Supplied records Start Marker
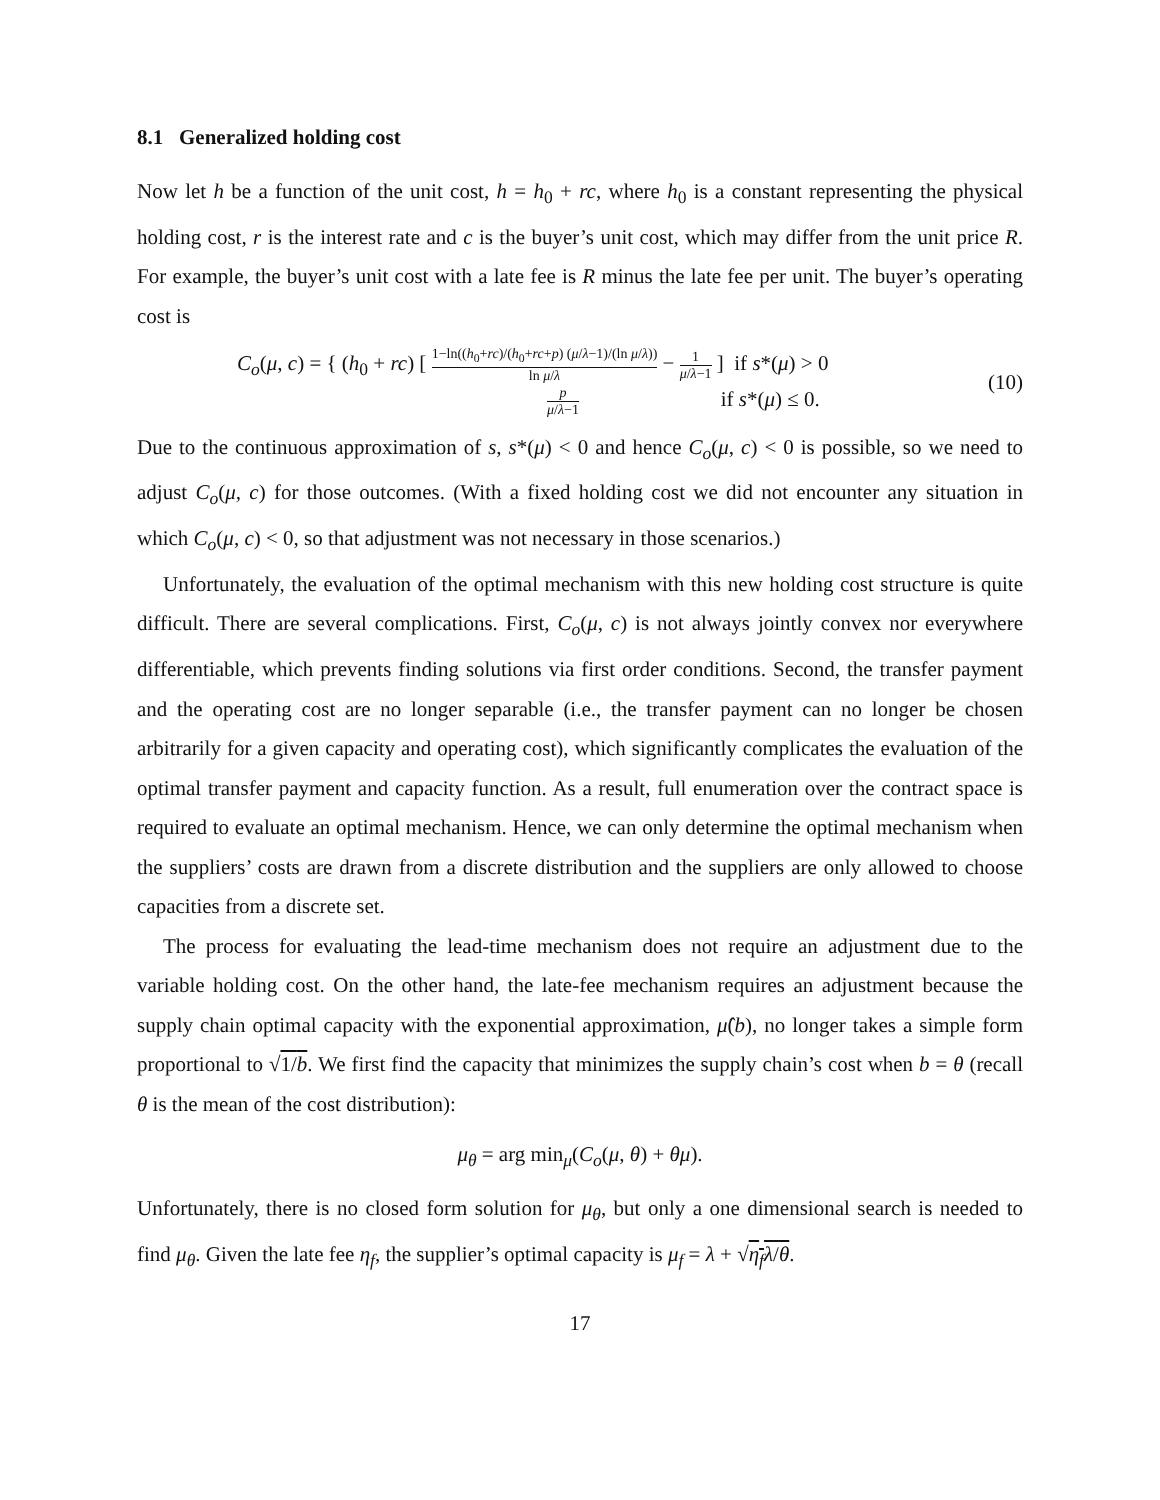8.1 Generalized holding cost
Now let h be a function of the unit cost, h = h<sub>0</sub> + rc, where h<sub>0</sub> is a constant representing the physical holding cost, r is the interest rate and c is the buyer’s unit cost, which may differ from the unit price R. For example, the buyer’s unit cost with a late fee is R minus the late fee per unit. The buyer’s operating cost is
C<sub>o</sub>(μ, c) = { (h<sub>0</sub> + rc) [ 1−ln((h<sub>0</sub>+rc)/(h<sub>0</sub>+rc+p) (μ/λ−1)/(ln μ/λ)) ln μ/λ − 1 μ/λ−1 ] if s*(μ) > 0
p μ/λ−1 if s*(μ) ≤ 0.
(10)
Due to the continuous approximation of s, s*(μ) < 0 and hence C<sub>o</sub>(μ, c) < 0 is possible, so we need to adjust C<sub>o</sub>(μ, c) for those outcomes. (With a fixed holding cost we did not encounter any situation in which C<sub>o</sub>(μ, c) < 0, so that adjustment was not necessary in those scenarios.)
Unfortunately, the evaluation of the optimal mechanism with this new holding cost structure is quite difficult. There are several complications. First, C<sub>o</sub>(μ, c) is not always jointly convex nor everywhere differentiable, which prevents finding solutions via first order conditions. Second, the transfer payment and the operating cost are no longer separable (i.e., the transfer payment can no longer be chosen arbitrarily for a given capacity and operating cost), which significantly complicates the evaluation of the optimal transfer payment and capacity function. As a result, full enumeration over the contract space is required to evaluate an optimal mechanism. Hence, we can only determine the optimal mechanism when the suppliers’ costs are drawn from a discrete distribution and the suppliers are only allowed to choose capacities from a discrete set.
The process for evaluating the lead-time mechanism does not require an adjustment due to the variable holding cost. On the other hand, the late-fee mechanism requires an adjustment because the supply chain optimal capacity with the exponential approximation, μ̂(b), no longer takes a simple form proportional to √1/b. We first find the capacity that minimizes the supply chain’s cost when b = θ (recall θ is the mean of the cost distribution):
μ<sub>θ</sub> = arg min<sub>μ</sub>(C<sub>o</sub>(μ, θ) + θμ).
Unfortunately, there is no closed form solution for μ<sub>θ</sub>, but only a one dimensional search is needed to find μ<sub>θ</sub>. Given the late fee η<sub>f</sub>, the supplier’s optimal capacity is μ<sub>f</sub> = λ + √η<sub>f</sub> λ/θ.
17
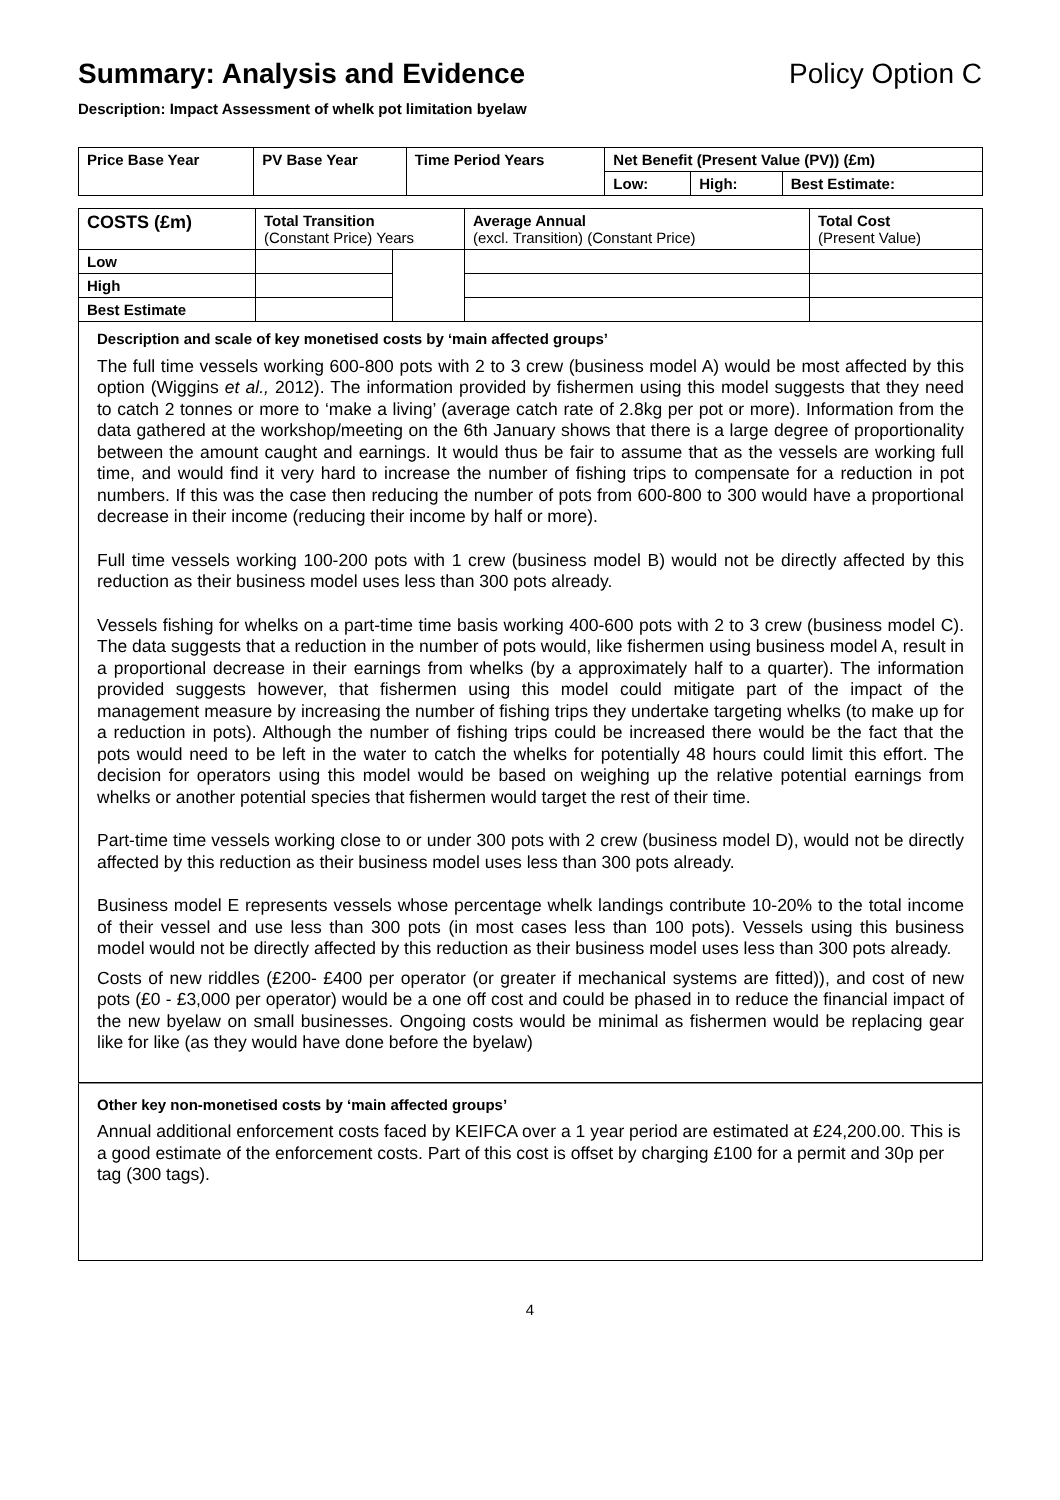Summary: Analysis and Evidence Policy Option C
Description: Impact Assessment of whelk pot limitation byelaw
| Price Base Year | PV Base Year | Time Period Years | Net Benefit (Present Value (PV)) (£m) | | |
| --- | --- | --- | --- | --- | --- |
| | | | Low: | High: | Best Estimate: |
| COSTS (£m) | Total Transition (Constant Price) Years | | Average Annual (excl. Transition) (Constant Price) | Total Cost (Present Value) |
| --- | --- | --- | --- | --- |
| Low | | | | |
| High | | | | |
| Best Estimate | | | | |
Description and scale of key monetised costs by ‘main affected groups’
The full time vessels working 600-800 pots with 2 to 3 crew (business model A) would be most affected by this option (Wiggins et al., 2012). The information provided by fishermen using this model suggests that they need to catch 2 tonnes or more to ‘make a living’ (average catch rate of 2.8kg per pot or more). Information from the data gathered at the workshop/meeting on the 6th January shows that there is a large degree of proportionality between the amount caught and earnings. It would thus be fair to assume that as the vessels are working full time, and would find it very hard to increase the number of fishing trips to compensate for a reduction in pot numbers. If this was the case then reducing the number of pots from 600-800 to 300 would have a proportional decrease in their income (reducing their income by half or more).
Full time vessels working 100-200 pots with 1 crew (business model B) would not be directly affected by this reduction as their business model uses less than 300 pots already.
Vessels fishing for whelks on a part-time time basis working 400-600 pots with 2 to 3 crew (business model C). The data suggests that a reduction in the number of pots would, like fishermen using business model A, result in a proportional decrease in their earnings from whelks (by a approximately half to a quarter). The information provided suggests however, that fishermen using this model could mitigate part of the impact of the management measure by increasing the number of fishing trips they undertake targeting whelks (to make up for a reduction in pots). Although the number of fishing trips could be increased there would be the fact that the pots would need to be left in the water to catch the whelks for potentially 48 hours could limit this effort. The decision for operators using this model would be based on weighing up the relative potential earnings from whelks or another potential species that fishermen would target the rest of their time.
Part-time time vessels working close to or under 300 pots with 2 crew (business model D), would not be directly affected by this reduction as their business model uses less than 300 pots already.
Business model E represents vessels whose percentage whelk landings contribute 10-20% to the total income of their vessel and use less than 300 pots (in most cases less than 100 pots). Vessels using this business model would not be directly affected by this reduction as their business model uses less than 300 pots already.
Costs of new riddles (£200- £400 per operator (or greater if mechanical systems are fitted)), and cost of new pots (£0 - £3,000 per operator) would be a one off cost and could be phased in to reduce the financial impact of the new byelaw on small businesses. Ongoing costs would be minimal as fishermen would be replacing gear like for like (as they would have done before the byelaw)
Other key non-monetised costs by ‘main affected groups’
Annual additional enforcement costs faced by KEIFCA over a 1 year period are estimated at £24,200.00. This is a good estimate of the enforcement costs. Part of this cost is offset by charging £100 for a permit and 30p per tag (300 tags).
4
Supplied records End Marker
• **Exercise objective**: In the entries above, find the line holding "Best Estimate: |" and the line holding "Estimate | | | | |"; print both of them and every line between, exactly, and nothing else.

• **Your solution**:
| | | | Low: | High: | Best Estimate: |
| COSTS (£m) | Total Transition (Constant Price) Years | | Average Annual (excl. Transition) (Constant Price) | Total Cost (Present Value) |
| --- | --- | --- | --- | --- |
| Low | | | | |
| High | | | | |
| Best Estimate | | | | |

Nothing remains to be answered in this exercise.